I was able to catch up and finish the book last night. I’m curious about a few of the items, events, etc. mentioned in that last section. Ben Franklin’s inquiry into oil and water was something I did not know. I also like the section on the “thinkerer”.
You’ve been an excellent guide. I always enjoy learning something new about you, LW.
Donna Falcone says
I have not caught up… not even close. BUT, now I know where you got the word Thinkerer from, Maureen… and I like it even more today than yesterday. 😉
Will Willingham says
Maureen, you’re right on the money that being able to work well as an editor (and a writer, really) can call for needing to be able to understand a variety of subjects and to be curious about them and willing to learn new things.
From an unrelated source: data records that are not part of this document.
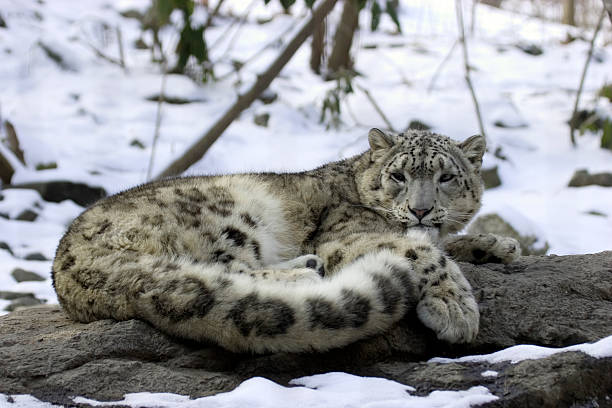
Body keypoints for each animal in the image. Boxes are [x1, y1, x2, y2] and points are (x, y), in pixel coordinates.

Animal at [52, 128, 520, 354]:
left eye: (447, 177)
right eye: (399, 175)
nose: (421, 210)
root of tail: (66, 259)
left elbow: (444, 243)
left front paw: (499, 244)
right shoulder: (346, 235)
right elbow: (422, 250)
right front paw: (455, 309)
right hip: (230, 213)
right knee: (227, 267)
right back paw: (304, 272)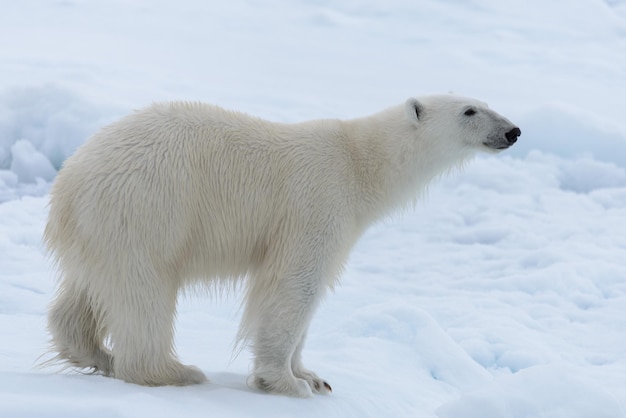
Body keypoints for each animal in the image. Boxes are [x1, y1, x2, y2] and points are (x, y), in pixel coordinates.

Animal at [44, 95, 520, 398]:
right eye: (470, 110)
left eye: (482, 101)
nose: (514, 131)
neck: (360, 163)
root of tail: (68, 182)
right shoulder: (317, 204)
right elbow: (296, 286)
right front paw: (285, 383)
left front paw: (312, 376)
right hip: (147, 209)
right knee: (143, 292)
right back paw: (173, 370)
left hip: (103, 228)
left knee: (85, 293)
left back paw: (98, 354)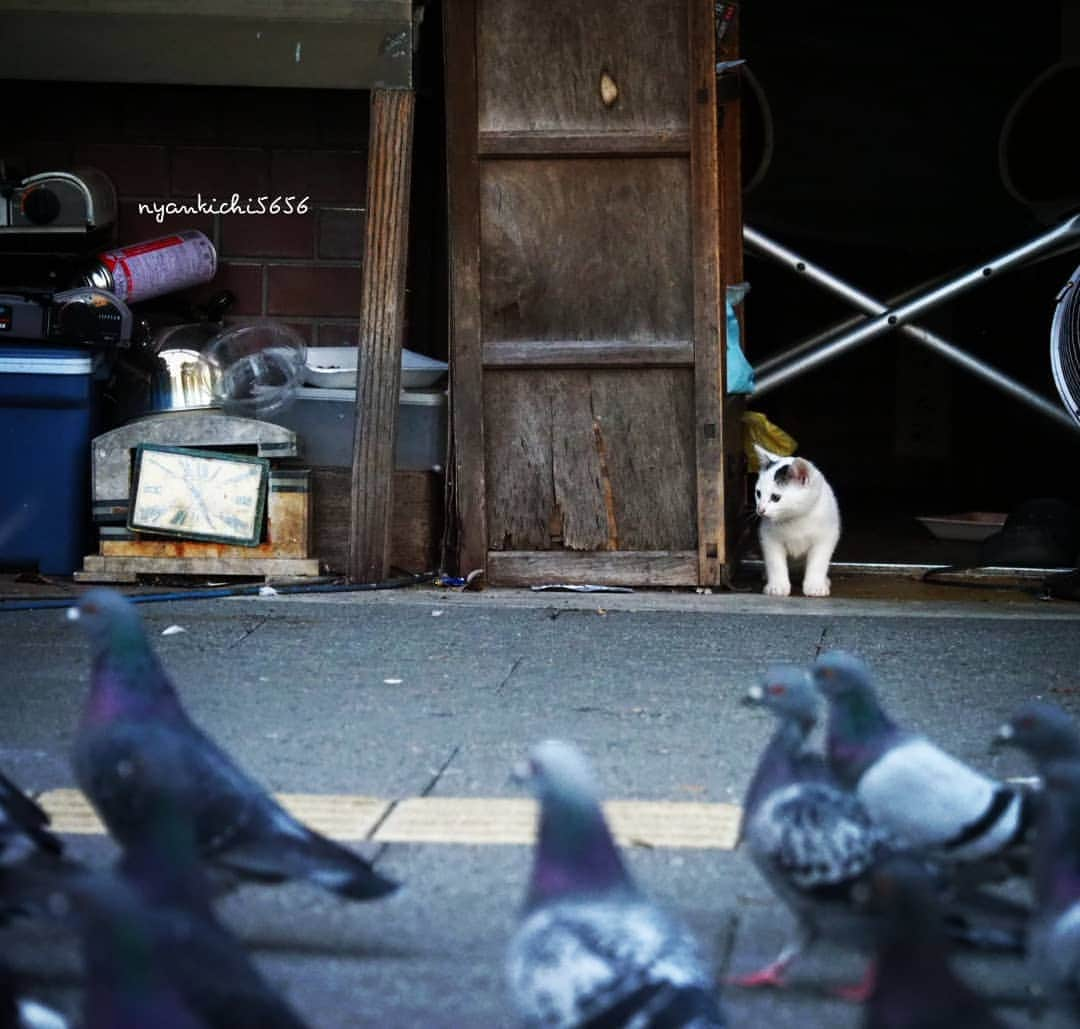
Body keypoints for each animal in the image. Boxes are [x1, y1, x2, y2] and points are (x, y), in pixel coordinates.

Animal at [756, 442, 838, 600]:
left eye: (775, 497)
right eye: (758, 493)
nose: (760, 510)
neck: (795, 518)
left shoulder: (826, 537)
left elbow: (818, 563)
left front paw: (815, 586)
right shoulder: (769, 538)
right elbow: (775, 563)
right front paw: (777, 586)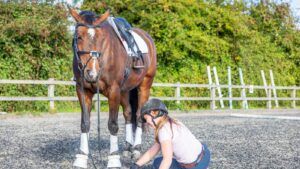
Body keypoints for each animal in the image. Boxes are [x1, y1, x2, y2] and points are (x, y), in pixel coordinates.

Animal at [68, 7, 157, 168]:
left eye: (101, 38)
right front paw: (81, 158)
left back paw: (136, 149)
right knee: (128, 113)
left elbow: (113, 124)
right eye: (78, 37)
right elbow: (85, 123)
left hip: (144, 86)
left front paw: (114, 159)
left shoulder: (113, 90)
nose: (91, 73)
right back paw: (128, 148)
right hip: (125, 90)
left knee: (138, 115)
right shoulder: (82, 90)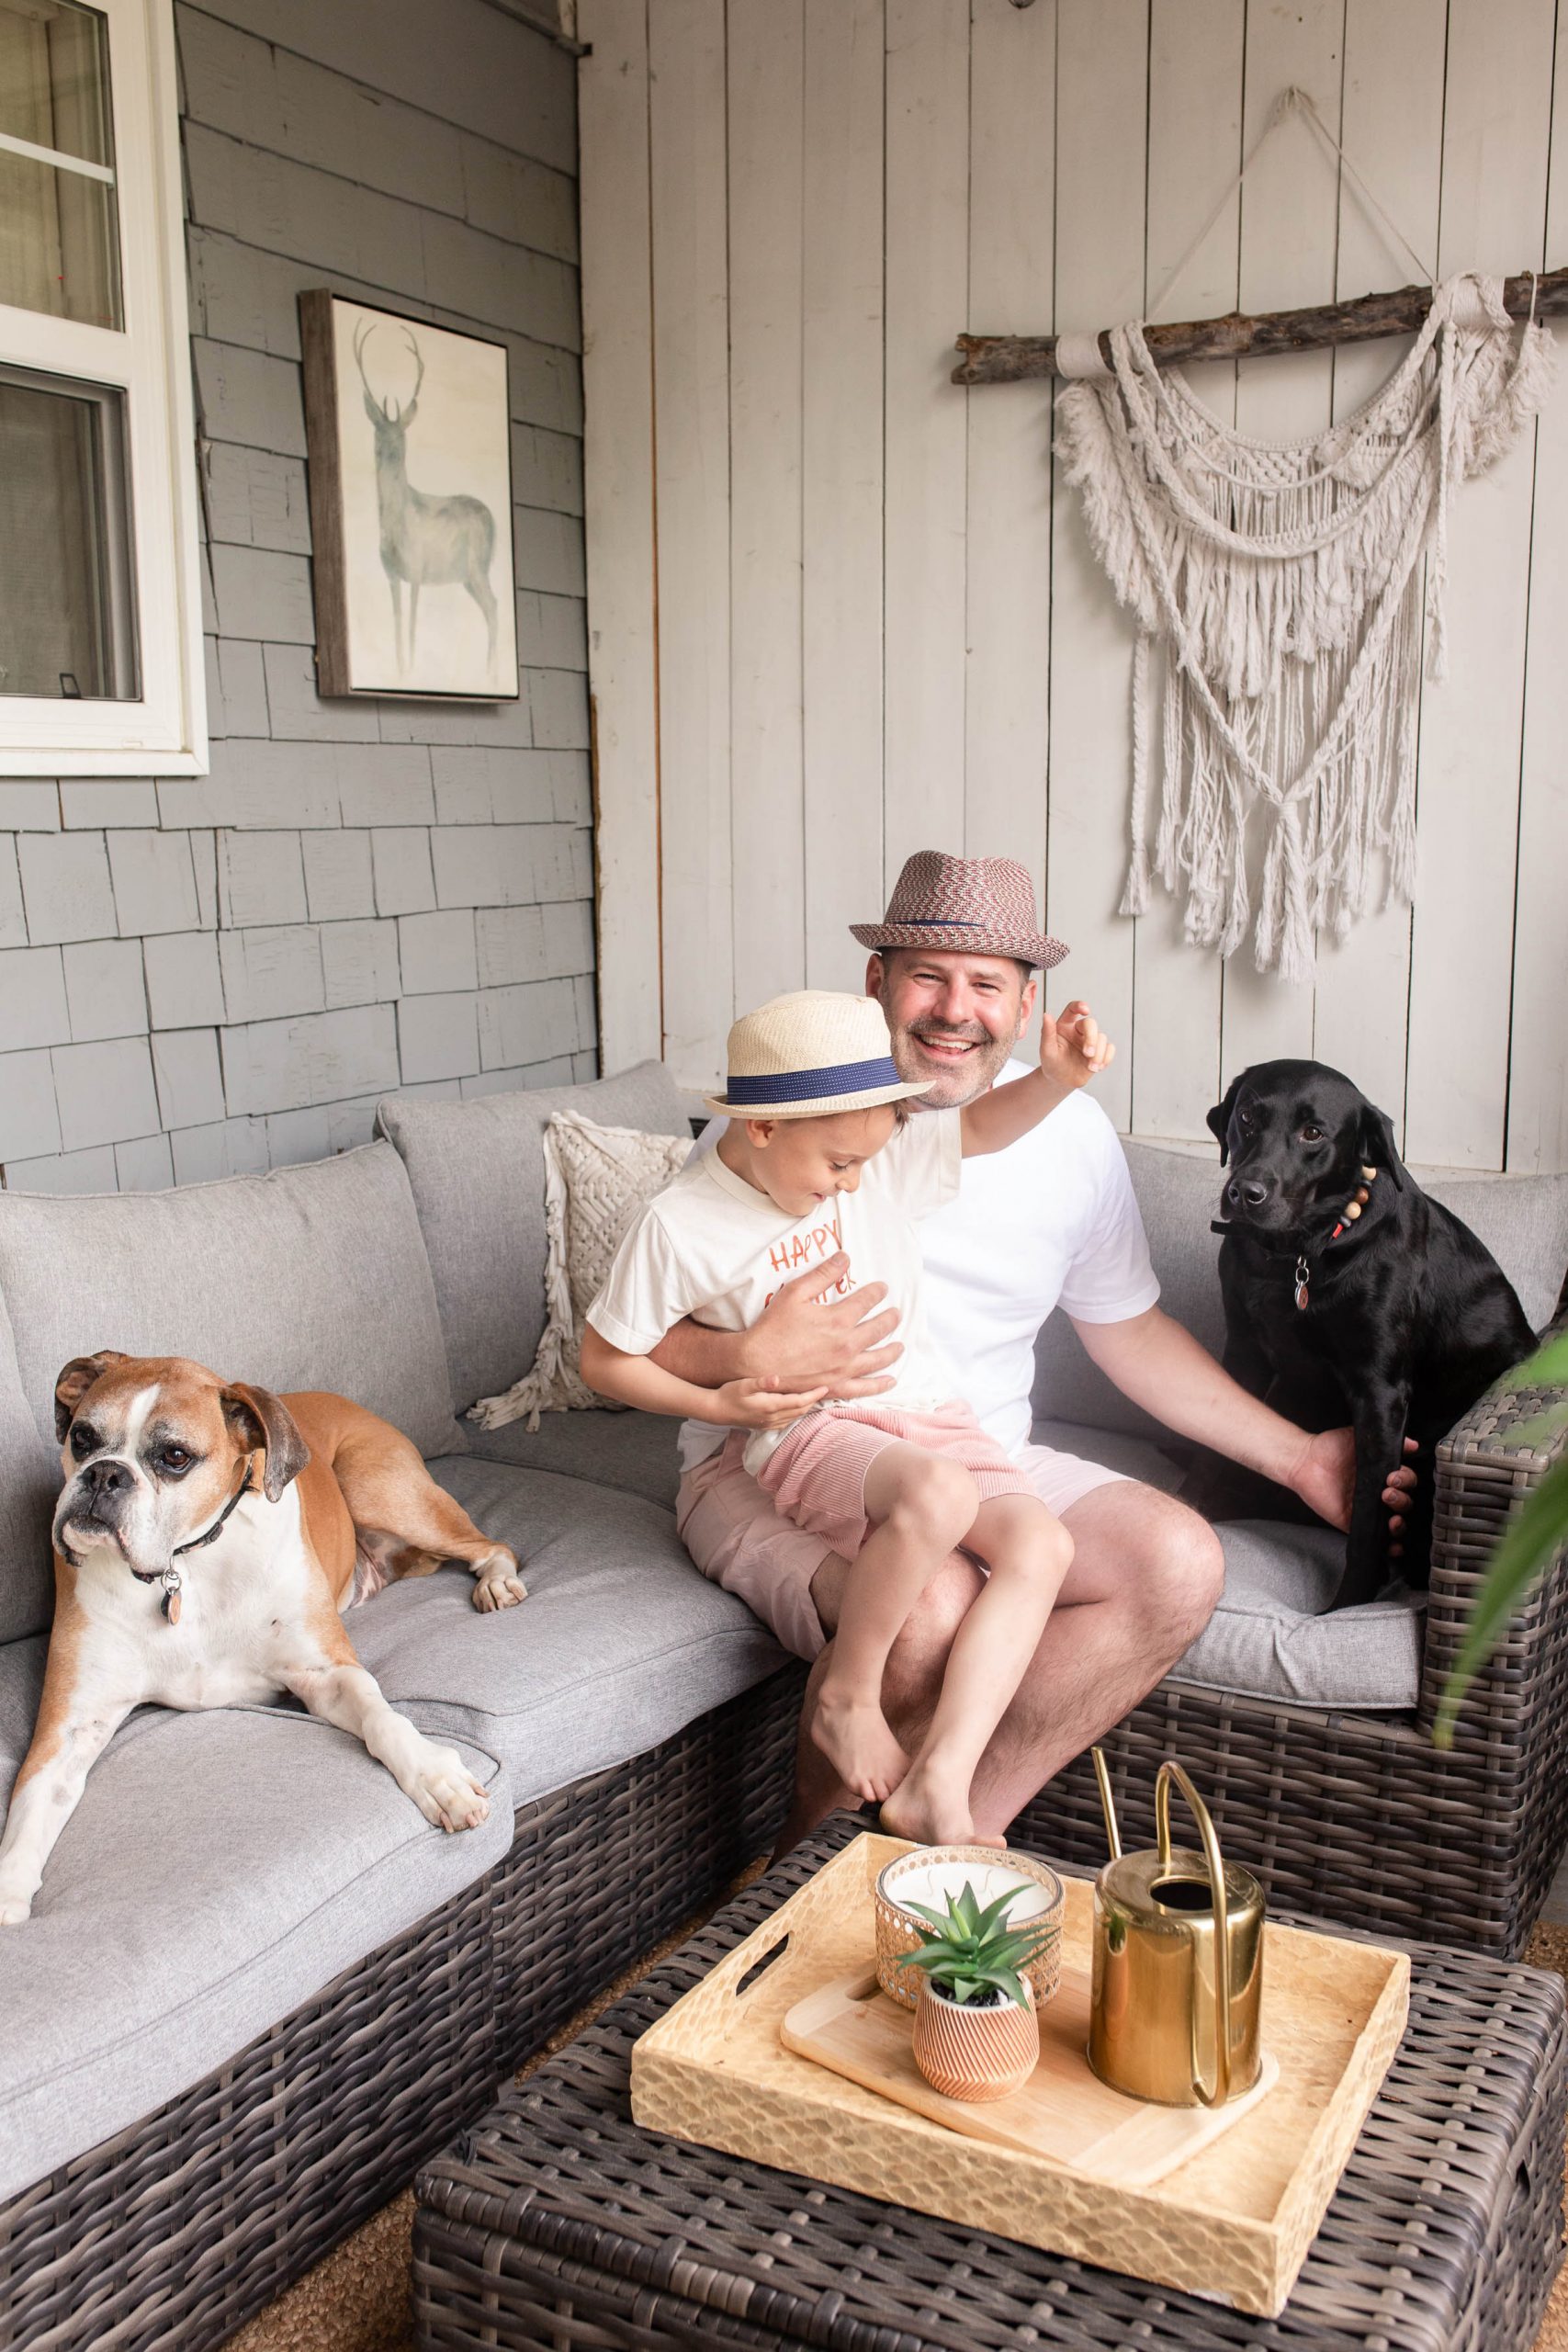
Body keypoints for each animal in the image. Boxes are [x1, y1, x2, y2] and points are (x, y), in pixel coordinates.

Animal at [0, 1354, 531, 1918]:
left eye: (174, 1457)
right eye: (82, 1437)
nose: (104, 1473)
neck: (184, 1565)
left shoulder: (328, 1674)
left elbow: (383, 1717)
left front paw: (434, 1775)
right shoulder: (69, 1729)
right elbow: (29, 1810)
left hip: (380, 1491)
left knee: (492, 1546)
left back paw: (498, 1582)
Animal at [1203, 1072, 1532, 1609]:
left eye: (1313, 1133)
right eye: (1247, 1117)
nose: (1244, 1192)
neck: (1300, 1256)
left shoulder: (1380, 1392)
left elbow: (1369, 1514)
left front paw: (1348, 1604)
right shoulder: (1243, 1356)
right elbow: (1211, 1450)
Kind of makes me think the “write what you know” advice can be very limiting. I’ve always loved the way you research some of your poems.
Laura Lynn Brown says
So was the tarp defective?
Sandra Heska King says
That’s what I want to know, too.
Maybe TSP could host a game show: Foxhogs vs Hedgehogs
Donna Falcone says
I have not caught up, but wanted to read your wrap up anyway because I was… well… guess! 😉 LOL!
THIS is my favorite thing you mentioned, LW, of all of the interesting things you mentioned: “As we work like a foxhog, accumulating information to be used at a later, unknown date, we are performing what could be considered the “essential preparation for epiphany.”